NEW DELHI: On the day he retired from the Supreme Court, Justice J , who led the revolt of four senior judges against Chief Justice of India Dipak Misra, said there were “subtle efforts” occasionally to influence the judiciary and this was the case in the past as well. He also declared his intention to write a book.

“Occasionally, subtle efforts are made; sometimes, I don‘t know. You remember those days in the 1970s when Mrs Gandhi was prime minister. There was a slogan ‘committed judiciary‘: they wanted people who subscribed to a particular political philosophy only. Right or wrong, I‘m not going into all these questions. Attempts are always made, not only in India, but every country – it happens,” he said in a television interview on Friday.

Chelameswar said the issues raised by the seniormost Supreme Court judges still remained unresolved.

The extraordinary press conference called by the four senior SC judges against the CJI had come about as result of several incidents building up over a period of time rather than one particular trigger, he said.

The two issues raised at the presser on January 12 at Justice Chelameswar‘s residence where three senior judges – Justices Ranjan Gogoi, Madan B Lokur and Kurian Joseph – were present were referred to by Justice Chelameswar. He said there was palpable executive influence over judiciary which did not augur well for the institution that protected rights and democracy. He also referred to the CJI‘s arbitrary allocation of cases of national importance, including the petition seeking a probe into judge B H Loya‘s death in 2014, to ‘select benches‘ headed by ‘junior judges‘.

Five months and 11 days after the press conference, Justice Chelameswar said he found allegations in the medical admission scam too serious not to be investigated and that the bonhomie between the executive and the judiciary was a matter of concern. He said he would write a book. Going by his actions in the last two years, the contents would be explosive. He also said he would not accept any post-retirement assignment from the government.

To a question about his meeting with CPI leader D Raja immediately after the January 12 presser, Justice Chelameswar said who met whom was not important. “The issues raised in the press conference were important,” he said.

He admitted that “bargaining” happened within the at times on selection of judges for constitutional courts and said he had tried to stop it. He did not elaborate but it was a fact that he had bargained for transfer of a Kerala HC judge to Telangana and Andhra Pradesh HC even though that judge had given an affidavit at the time of appointment stating that he would never seek a transfer back to his home state.

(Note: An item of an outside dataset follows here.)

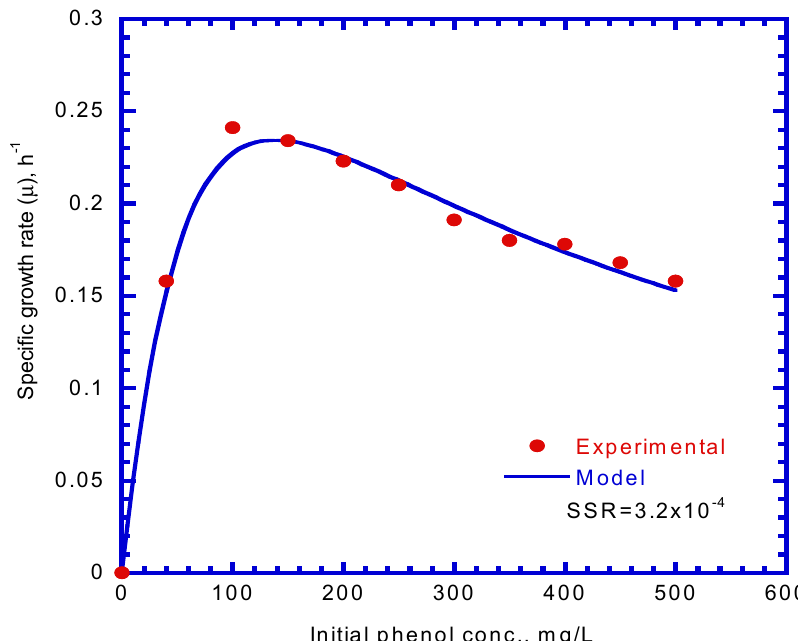
Figure 4. Specific growth rate versus initial phenol concentration, fitted by the Haldane model to determine the maximum specific growth rate on phenol ( µ m , P ), half-saturation constant for phenol ( K S , P ) and self-inhibition constant of phenol ( K I , P )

On appointment of Uttarakhand HC chief justice K M Joseph, he said though the CJ did not belong to his region or religion, he still fought for reiteration of his name after the government returned it raising several objections including his seniority. Justice Chelameswar said the government‘s objections had no merit. The SC collegium has in principle agreed to reiterate Justice Joseph‘s name but decided to defer sending it to the government till other names for seven vacancies in the SC were finalised.

With Justice Chelameswar out of the collegium, the new composition of the judge selection body will now be CJI Dipak Misra and Justices Ranjan Gogoi, Madan B Lokur, Kurian Joseph and A K Sikri. By the end of the year, Justices Misra, Lokur and Joseph will retire.